EXERCISE AIM
Every entry below needs to be repeated exactly as written.

RECORDS SHOWN
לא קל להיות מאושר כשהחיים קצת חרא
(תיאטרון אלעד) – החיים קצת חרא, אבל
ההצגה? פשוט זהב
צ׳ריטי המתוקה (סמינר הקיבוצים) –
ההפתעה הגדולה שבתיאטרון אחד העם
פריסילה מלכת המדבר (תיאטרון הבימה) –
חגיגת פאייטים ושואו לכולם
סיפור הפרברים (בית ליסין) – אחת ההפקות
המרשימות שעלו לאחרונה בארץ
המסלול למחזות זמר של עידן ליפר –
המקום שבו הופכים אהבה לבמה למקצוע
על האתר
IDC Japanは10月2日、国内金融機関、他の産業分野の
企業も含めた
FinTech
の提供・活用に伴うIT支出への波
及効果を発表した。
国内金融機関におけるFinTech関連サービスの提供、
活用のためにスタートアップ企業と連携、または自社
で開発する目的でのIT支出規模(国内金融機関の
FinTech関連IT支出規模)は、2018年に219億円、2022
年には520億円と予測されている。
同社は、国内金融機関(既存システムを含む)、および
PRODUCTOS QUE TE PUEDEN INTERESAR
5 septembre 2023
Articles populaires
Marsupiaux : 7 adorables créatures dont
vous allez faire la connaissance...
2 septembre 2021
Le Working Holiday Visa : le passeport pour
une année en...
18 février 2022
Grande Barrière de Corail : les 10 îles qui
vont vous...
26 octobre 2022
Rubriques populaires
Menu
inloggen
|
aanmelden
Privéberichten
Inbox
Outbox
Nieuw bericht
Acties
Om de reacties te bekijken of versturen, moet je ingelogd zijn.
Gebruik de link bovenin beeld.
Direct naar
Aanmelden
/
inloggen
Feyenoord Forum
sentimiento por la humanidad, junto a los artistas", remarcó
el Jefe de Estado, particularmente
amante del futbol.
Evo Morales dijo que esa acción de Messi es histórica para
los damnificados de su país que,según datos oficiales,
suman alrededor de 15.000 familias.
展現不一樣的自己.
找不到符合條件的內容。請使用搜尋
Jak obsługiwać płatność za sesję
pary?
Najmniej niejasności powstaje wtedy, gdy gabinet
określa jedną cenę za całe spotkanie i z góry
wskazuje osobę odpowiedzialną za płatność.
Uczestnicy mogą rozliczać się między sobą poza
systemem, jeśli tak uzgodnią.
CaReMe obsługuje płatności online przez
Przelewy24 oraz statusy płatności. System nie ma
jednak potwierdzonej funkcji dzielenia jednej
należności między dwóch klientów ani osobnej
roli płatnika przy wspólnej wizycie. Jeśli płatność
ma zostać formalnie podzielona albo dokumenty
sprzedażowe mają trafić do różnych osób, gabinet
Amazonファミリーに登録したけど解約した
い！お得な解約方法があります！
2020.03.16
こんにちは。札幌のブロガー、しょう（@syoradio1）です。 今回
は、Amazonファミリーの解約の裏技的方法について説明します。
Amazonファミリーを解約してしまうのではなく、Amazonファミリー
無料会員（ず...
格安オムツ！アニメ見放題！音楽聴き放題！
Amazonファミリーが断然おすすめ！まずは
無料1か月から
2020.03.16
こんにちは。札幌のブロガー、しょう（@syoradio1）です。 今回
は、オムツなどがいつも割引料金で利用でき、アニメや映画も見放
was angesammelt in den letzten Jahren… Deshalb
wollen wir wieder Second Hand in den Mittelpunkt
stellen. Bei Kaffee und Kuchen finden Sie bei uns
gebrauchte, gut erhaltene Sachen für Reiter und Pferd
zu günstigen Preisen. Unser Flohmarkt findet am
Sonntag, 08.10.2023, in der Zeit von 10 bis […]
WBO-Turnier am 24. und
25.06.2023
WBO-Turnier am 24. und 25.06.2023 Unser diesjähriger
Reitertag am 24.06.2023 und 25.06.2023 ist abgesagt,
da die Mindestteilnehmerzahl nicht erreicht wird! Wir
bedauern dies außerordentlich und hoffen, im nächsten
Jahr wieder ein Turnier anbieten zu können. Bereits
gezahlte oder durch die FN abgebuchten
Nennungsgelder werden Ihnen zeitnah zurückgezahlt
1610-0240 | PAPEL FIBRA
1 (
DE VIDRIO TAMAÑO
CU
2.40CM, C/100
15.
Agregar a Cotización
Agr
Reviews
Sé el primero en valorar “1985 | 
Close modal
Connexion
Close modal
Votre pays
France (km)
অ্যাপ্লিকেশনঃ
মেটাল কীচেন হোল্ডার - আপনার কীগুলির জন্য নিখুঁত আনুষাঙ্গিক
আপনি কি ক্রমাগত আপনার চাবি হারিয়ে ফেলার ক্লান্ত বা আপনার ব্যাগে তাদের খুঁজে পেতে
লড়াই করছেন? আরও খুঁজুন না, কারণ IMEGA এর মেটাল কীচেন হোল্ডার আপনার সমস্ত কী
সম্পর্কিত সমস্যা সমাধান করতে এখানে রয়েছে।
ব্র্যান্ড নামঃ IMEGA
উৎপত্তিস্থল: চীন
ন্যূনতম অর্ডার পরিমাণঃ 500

RESPONSE TO THIS EXERCISE
לא קל להיות מאושר כשהחיים קצת חרא
(תיאטרון אלעד) – החיים קצת חרא, אבל
ההצגה? פשוט זהב
צ׳ריטי המתוקה (סמינר הקיבוצים) –
ההפתעה הגדולה שבתיאטרון אחד העם
פריסילה מלכת המדבר (תיאטרון הבימה) –
חגיגת פאייטים ושואו לכולם
סיפור הפרברים (בית ליסין) – אחת ההפקות
המרשימות שעלו לאחרונה בארץ
המסלול למחזות זמר של עידן ליפר –
המקום שבו הופכים אהבה לבמה למקצוע
על האתר
IDC Japanは10月2日、国内金融機関、他の産業分野の
企業も含めた
FinTech
の提供・活用に伴うIT支出への波
及効果を発表した。
国内金融機関におけるFinTech関連サービスの提供、
活用のためにスタートアップ企業と連携、または自社
で開発する目的でのIT支出規模(国内金融機関の
FinTech関連IT支出規模)は、2018年に219億円、2022
年には520億円と予測されている。
同社は、国内金融機関(既存システムを含む)、および
PRODUCTOS QUE TE PUEDEN INTERESAR
5 septembre 2023
Articles populaires
Marsupiaux : 7 adorables créatures dont
vous allez faire la connaissance...
2 septembre 2021
Le Working Holiday Visa : le passeport pour
une année en...
18 février 2022
Grande Barrière de Corail : les 10 îles qui
vont vous...
26 octobre 2022
Rubriques populaires
Menu
inloggen
|
aanmelden
Privéberichten
Inbox
Outbox
Nieuw bericht
Acties
Om de reacties te bekijken of versturen, moet je ingelogd zijn.
Gebruik de link bovenin beeld.
Direct naar
Aanmelden
/
inloggen
Feyenoord Forum
sentimiento por la humanidad, junto a los artistas", remarcó
el Jefe de Estado, particularmente
amante del futbol.
Evo Morales dijo que esa acción de Messi es histórica para
los damnificados de su país que,según datos oficiales,
suman alrededor de 15.000 familias.
展現不一樣的自己.
找不到符合條件的內容。請使用搜尋
Jak obsługiwać płatność za sesję
pary?
Najmniej niejasności powstaje wtedy, gdy gabinet
określa jedną cenę za całe spotkanie i z góry
wskazuje osobę odpowiedzialną za płatność.
Uczestnicy mogą rozliczać się między sobą poza
systemem, jeśli tak uzgodnią.
CaReMe obsługuje płatności online przez
Przelewy24 oraz statusy płatności. System nie ma
jednak potwierdzonej funkcji dzielenia jednej
należności między dwóch klientów ani osobnej
roli płatnika przy wspólnej wizycie. Jeśli płatność
ma zostać formalnie podzielona albo dokumenty
sprzedażowe mają trafić do różnych osób, gabinet
Amazonファミリーに登録したけど解約した
い！お得な解約方法があります！
2020.03.16
こんにちは。札幌のブロガー、しょう（@syoradio1）です。 今回
は、Amazonファミリーの解約の裏技的方法について説明します。
Amazonファミリーを解約してしまうのではなく、Amazonファミリー
無料会員（ず...
格安オムツ！アニメ見放題！音楽聴き放題！
Amazonファミリーが断然おすすめ！まずは
無料1か月から
2020.03.16
こんにちは。札幌のブロガー、しょう（@syoradio1）です。 今回
は、オムツなどがいつも割引料金で利用でき、アニメや映画も見放
was angesammelt in den letzten Jahren… Deshalb
wollen wir wieder Second Hand in den Mittelpunkt
stellen. Bei Kaffee und Kuchen finden Sie bei uns
gebrauchte, gut erhaltene Sachen für Reiter und Pferd
zu günstigen Preisen. Unser Flohmarkt findet am
Sonntag, 08.10.2023, in der Zeit von 10 bis […]
WBO-Turnier am 24. und
25.06.2023
WBO-Turnier am 24. und 25.06.2023 Unser diesjähriger
Reitertag am 24.06.2023 und 25.06.2023 ist abgesagt,
da die Mindestteilnehmerzahl nicht erreicht wird! Wir
bedauern dies außerordentlich und hoffen, im nächsten
Jahr wieder ein Turnier anbieten zu können. Bereits
gezahlte oder durch die FN abgebuchten
Nennungsgelder werden Ihnen zeitnah zurückgezahlt
1610-0240 | PAPEL FIBRA
1 (
DE VIDRIO TAMAÑO
CU
2.40CM, C/100
15.
Agregar a Cotización
Agr
Reviews
Sé el primero en valorar “1985 | 
Close modal
Connexion
Close modal
Votre pays
France (km)
অ্যাপ্লিকেশনঃ
মেটাল কীচেন হোল্ডার - আপনার কীগুলির জন্য নিখুঁত আনুষাঙ্গিক
আপনি কি ক্রমাগত আপনার চাবি হারিয়ে ফেলার ক্লান্ত বা আপনার ব্যাগে তাদের খুঁজে পেতে
লড়াই করছেন? আরও খুঁজুন না, কারণ IMEGA এর মেটাল কীচেন হোল্ডার আপনার সমস্ত কী
সম্পর্কিত সমস্যা সমাধান করতে এখানে রয়েছে।
ব্র্যান্ড নামঃ IMEGA
উৎপত্তিস্থল: চীন
ন্যূনতম অর্ডার পরিমাণঃ 500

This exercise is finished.